- [PASSAGE TO READ]:
Mixed-valence clusters: Prospects for single-molecule magnetoelectrics

Abstract In this review we summarize the results of recent studies of the mechanisms of magnetoelectric effect in mixed-valence molecules. Consideration of fairly different systems and emerging situations is united by a common physical concept of spin-dependent electric polarizability in a wide class of such systems. In many-electron dimers, which are on the borderline between the Robin and Day classes II and III, the electric field suppresses ferromagnetic double-exchange and induces electric dipole moment, while the antiferromagnetic Heisenberg-type exchange remains unaffected. This leads to stabilization of the low-spin states thus giving rise to the spin-switching effect. A short and to a large extent qualitative discussion of the role of the vibronic coupling that is inherent for mixed valence systems is given as well. In trigonal trimers with two delocalized excess electrons, the electric field suppresses the first-order electron transfer, and under some conditions also leads to the spin-switching effect. Magnetoelectric coupling of quite different nature occurs in linear two-electron trimers (such as linear triferrocenium complexes) and also in two-electron clusters of higher complexity such as polyoxoanion [GeV14O40]8−. In these systems electric field is shown to effectively approach the two remote electrons, thus forcing them to interact. This allows to enable/disable the exchange interaction by turning on/off the electric field. We also discuss a possibility to control spin-states in the two-electron square-planar systems acting as cells in molecular quantum cellular automata devices. Spin-singlets and spin-triplets exhibit different electric polarizabilities, which allows to control the spin-states by using polarized driver-cell. Finally, we briefly discuss the feasibility of the electric field control of mixed valence molecules and also give some additional examples of clusters exhibiting magnetoelectrical effect.

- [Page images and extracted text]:
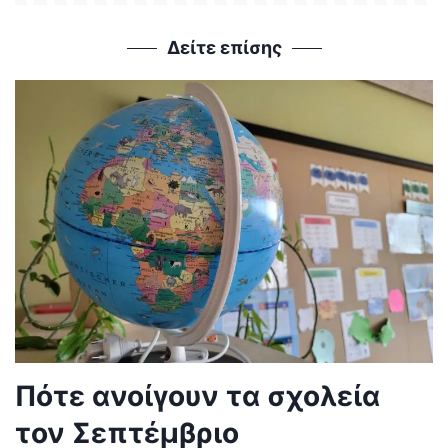
Δείτε επίσης
Πότε ανοίγουν τα σχολεία
τον Σεπτέμβριο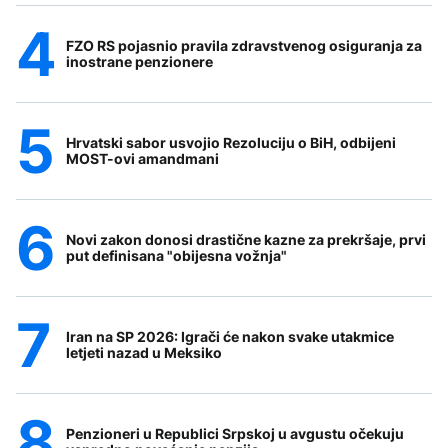
FZO RS pojasnio pravila zdravstvenog osiguranja za
inostrane penzionere
Hrvatski sabor usvojio Rezoluciju o BiH, odbijeni
MOST-ovi amandmani
Novi zakon donosi drastične kazne za prekršaje, prvi
put definisana "obijesna vožnja"
Iran na SP 2026: Igrači će nakon svake utakmice
letjeti nazad u Meksiko
Penzioneri u Republici Srpskoj u avgustu očekuju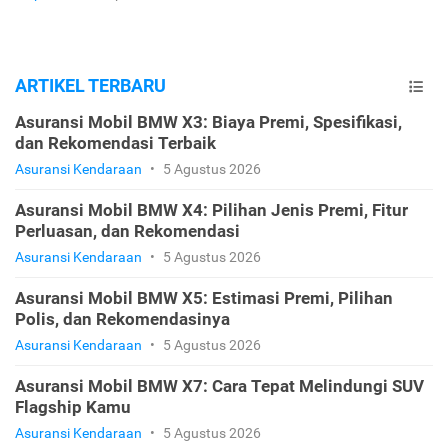
ARTIKEL TERBARU
Asuransi Mobil BMW X3: Biaya Premi, Spesifikasi,
dan Rekomendasi Terbaik
Asuransi Kendaraan
•
5 Agustus 2026
Asuransi Mobil BMW X4: Pilihan Jenis Premi, Fitur
Perluasan, dan Rekomendasi
Asuransi Kendaraan
•
5 Agustus 2026
Asuransi Mobil BMW X5: Estimasi Premi, Pilihan
Polis, dan Rekomendasinya
Asuransi Kendaraan
•
5 Agustus 2026
Asuransi Mobil BMW X7: Cara Tepat Melindungi SUV
Flagship Kamu
Asuransi Kendaraan
•
5 Agustus 2026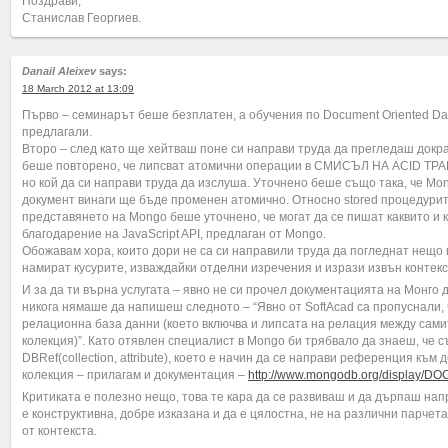
Поздрави,
Станислав Георгиев.
Danail Aleixev
says:
18 March 2012 at 13:09
Първо – семинарът беше безплатен, а обучения по Document Oriented Da
предлагали.
Второ – след като ще хейтваш поне си направи труда да прегледаш докр
беше повторено, че липсват атомични операции в СМИСЪЛ НА ACID Т
но кой да си направи труда да изслуша. Уточнено беше също така, че Mo
документ винаги ще бъде променен атомично. Относно stored процедурит
представянето на Mongo беше уточнено, че могат да се пишат каквито и 
благодарение на JavaScript API, предлаган от Mongo.
Обожавам хора, които дори не са си направили труда да погледнат нещо 
намират кусурите, изваждайки отделни изречения и изрази извън контекс
И за да ти върна услугата – явно не си прочел документацията на Монго 
никога нямаше да напишеш следното – “Явно от SoftAcad са пропуснали,
релационна база данни (което включва и липсата на релация между сами
колекция)”. Като отявлен специалист в Mongo би трябвало да знаеш, че 
DBRef(collection, attribute), което е начин да се направи референция към 
колекция – прилагам и документация –
http://www.mongodb.org/display/D
Критиката е полезно нещо, това те кара да се развиваш и да дърпаш напр
е конструктивна, добре изказана и да е цялостна, не на различни парчета
от контекста.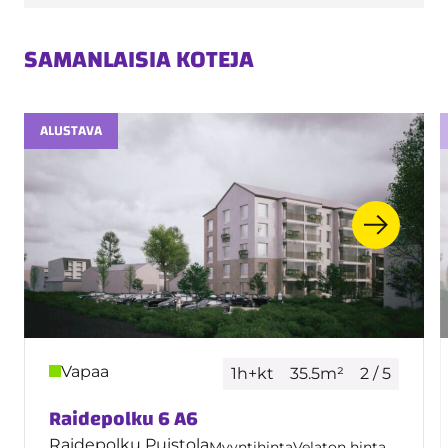
SAMANLAISIA KOTEJA
ALUSTAVA
Vapaa
1h+kt
35.5m²
2 / 5
Raidepolku 6 A6
Raidepolku Puistola
Myyntihinta
Velaton hinta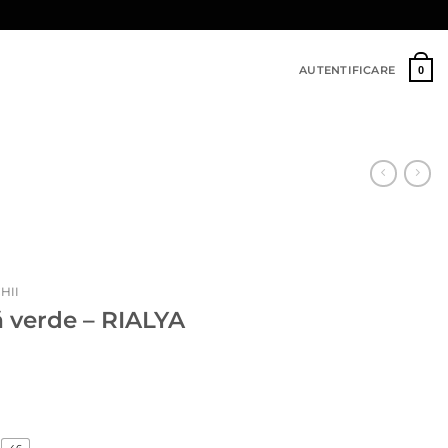
AUTENTIFICARE
0
HII
 verde – RIALYA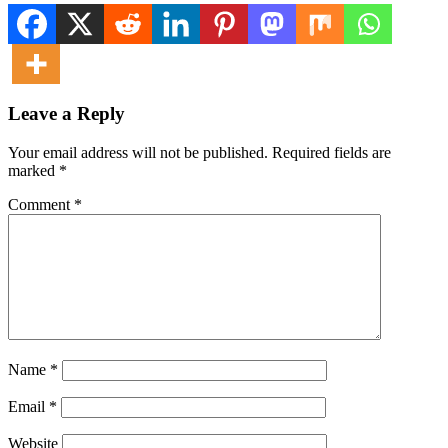
Leave a Reply
Your email address will not be published.
Required fields are
marked
*
Comment
*
Name
*
Email
*
Website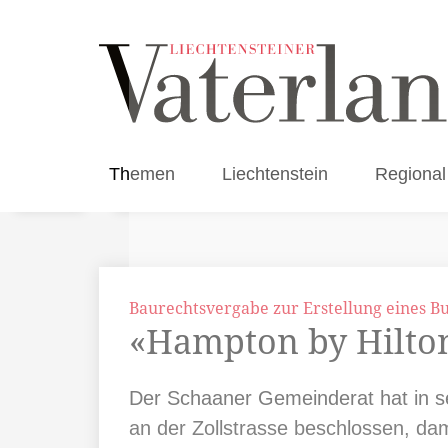
Themen
Liechtenstein
Regional
Baurechtsvergabe zur Erstellung eines Bu
«Hampton by Hilton
Der Schaaner Gemeinderat hat in se
an der Zollstrasse beschlossen, da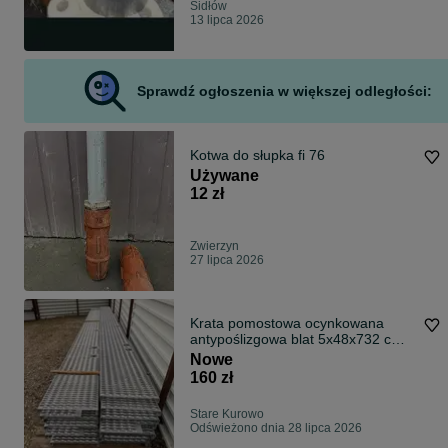
Sidłów
13 lipca 2026
Sprawdź ogłoszenia w większej odległości:
Kotwa do słupka fi 76
Używane
12 zł
Zwierzyn
27 lipca 2026
Krata pomostowa ocynkowana
antypoślizgowa blat 5x48x732 cm
7m
Nowe
160 zł
Stare Kurowo
Odświeżono dnia 28 lipca 2026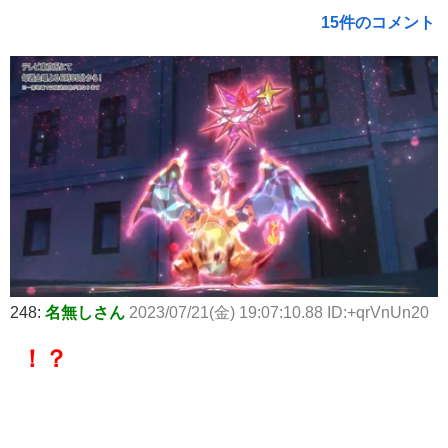
15件のコメント
248:
名無しさん
2023/07/21(金) 19:07:10.88 ID:+qrVnUn20
！？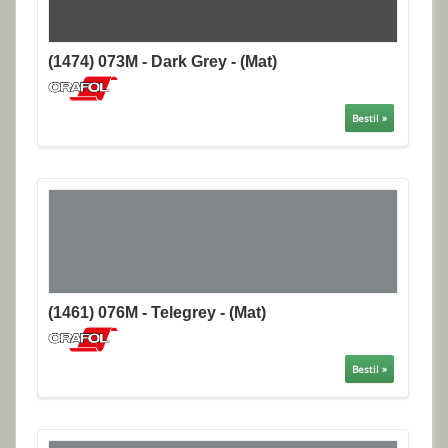
(1474) 073M - Dark Grey - (Mat)
Bestil »
(1461) 076M - Telegrey - (Mat)
Bestil »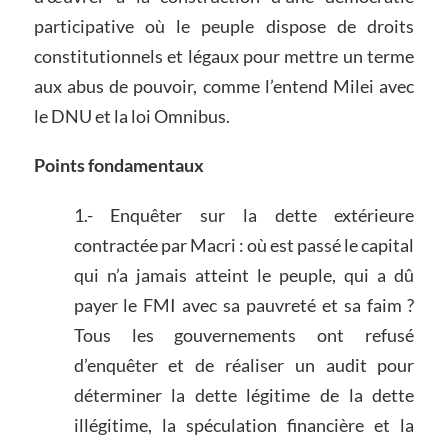
participative où le peuple dispose de droits
constitutionnels et légaux pour mettre un terme
aux abus de pouvoir, comme l’entend Milei avec
le DNU et la loi Omnibus.
Points fondamentaux
1.- Enquêter sur la dette extérieure
contractée par Macri : où est passé le capital
qui n’a jamais atteint le peuple, qui a dû
payer le FMI avec sa pauvreté et sa faim ?
Tous les gouvernements ont refusé
d’enquêter et de réaliser un audit pour
déterminer la dette légitime de la dette
illégitime, la spéculation financière et la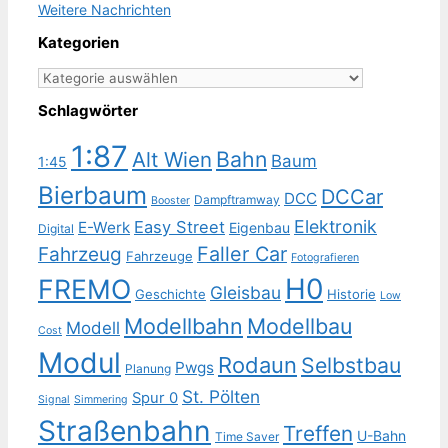
Weitere Nachrichten
Kategorien
Kategorien
Schlagwörter
1:87
Bahn
Alt Wien
Baum
1:45
Bierbaum
DCCar
DCC
Dampftramway
Booster
Elektronik
Easy Street
E-Werk
Eigenbau
Digital
Faller Car
Fahrzeug
Fahrzeuge
Fotografieren
H0
FREMO
Gleisbau
Geschichte
Historie
Low
Modellbahn
Modellbau
Modell
Cost
Modul
Rodaun
Selbstbau
Pwgs
Planung
St. Pölten
Spur 0
Signal
Simmering
Straßenbahn
Treffen
U-Bahn
Time Saver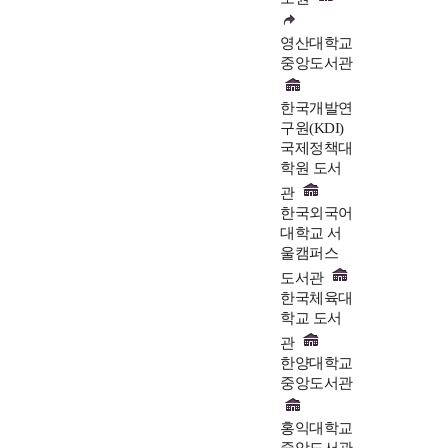
영산대학교
중앙도서관
한국개발연
구원(KDI)
국제정책대
학원 도서
관
한국외국어
대학교 서
울캠퍼스
도서관
한국체육대
학교 도서
관
한양대학교
중앙도서관
홍익대학교
중앙도서관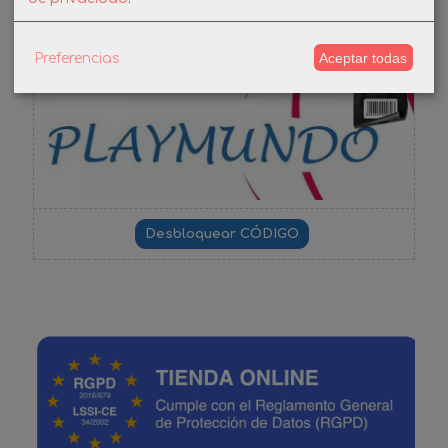
DESCUENTO BIENVENIDA
Aceptar todas
Preferencias
-3%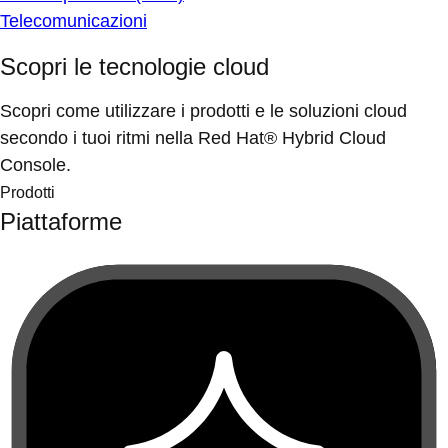
Telecomunicazioni
Scopri le tecnologie cloud
Scopri come utilizzare i prodotti e le soluzioni cloud
secondo i tuoi ritmi nella Red Hat® Hybrid Cloud
Console.
Prodotti
Piattaforme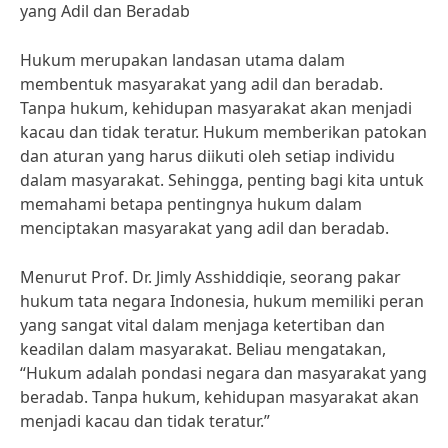
yang Adil dan Beradab
Hukum merupakan landasan utama dalam
membentuk masyarakat yang adil dan beradab.
Tanpa hukum, kehidupan masyarakat akan menjadi
kacau dan tidak teratur. Hukum memberikan patokan
dan aturan yang harus diikuti oleh setiap individu
dalam masyarakat. Sehingga, penting bagi kita untuk
memahami betapa pentingnya hukum dalam
menciptakan masyarakat yang adil dan beradab.
Menurut Prof. Dr. Jimly Asshiddiqie, seorang pakar
hukum tata negara Indonesia, hukum memiliki peran
yang sangat vital dalam menjaga ketertiban dan
keadilan dalam masyarakat. Beliau mengatakan,
“Hukum adalah pondasi negara dan masyarakat yang
beradab. Tanpa hukum, kehidupan masyarakat akan
menjadi kacau dan tidak teratur.”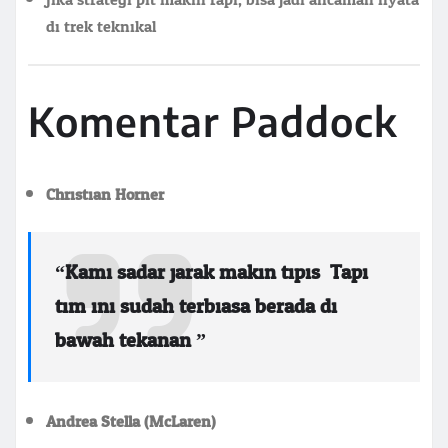
di trek teknikal
Komentar Paddock
Christian Horner:
“Kami sadar jarak makin tipis. Tapi
tim ini sudah terbiasa berada di
bawah tekanan.”
Andrea Stella (McLaren):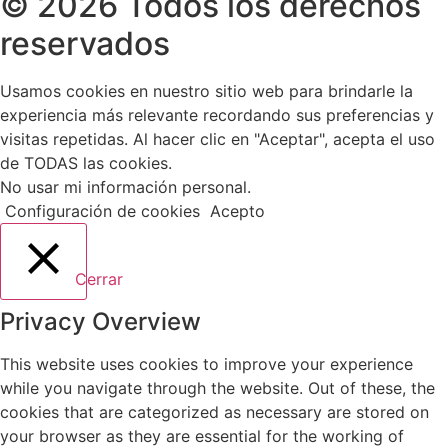
© 2026 Todos los derechos
reservados
Usamos cookies en nuestro sitio web para brindarle la
experiencia más relevante recordando sus preferencias y
visitas repetidas. Al hacer clic en "Aceptar", acepta el uso
de TODAS las cookies.
No usar mi información personal
.
Configuración de cookies
Acepto
Cerrar
Privacy Overview
This website uses cookies to improve your experience
while you navigate through the website. Out of these, the
cookies that are categorized as necessary are stored on
your browser as they are essential for the working of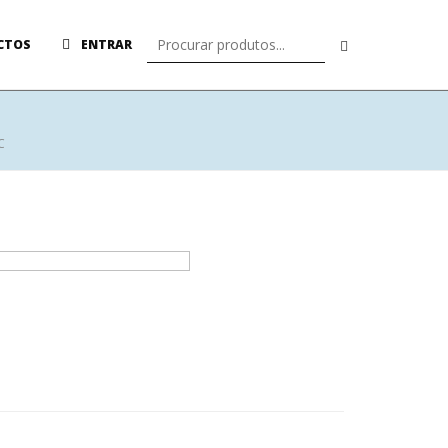
CTOS
ENTRAR
C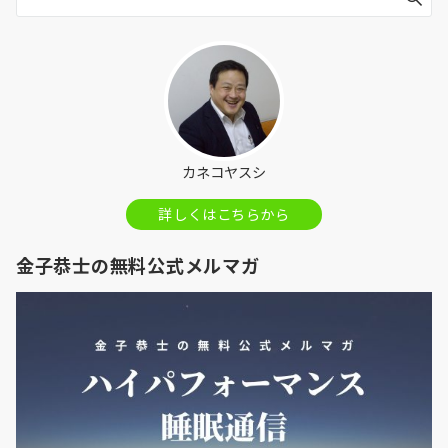
カネコヤスシ
詳しくはこちらから
金子恭士の無料公式メルマガ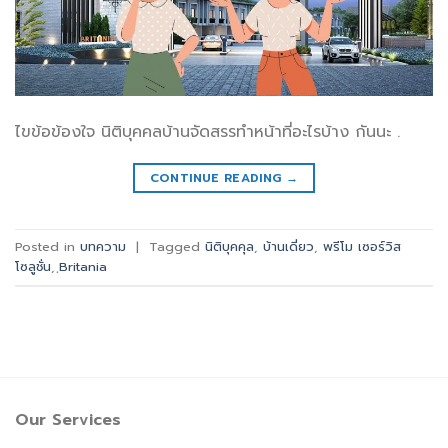
ไขข้อข้องใจ นิติบุคคลบ้านจัดสรรทำหน้าที่อะไรบ้าง กันนะ .
CONTINUE READING
→
Posted in
บทความ
|
Tagged
นิติบุคคุล
,
บ้านเดี่ยว
,
พรีโม เซอร์วิส
โซลูชั่น
,
ฺBritania
Our Services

- [BRIEF]: According to the review abstract above, how does the electric field affect the antiferromagnetic Heisenberg-type exchange in many-electron dimers?

- [SOLVED EXERCISE]: It leaves that exchange unaffected.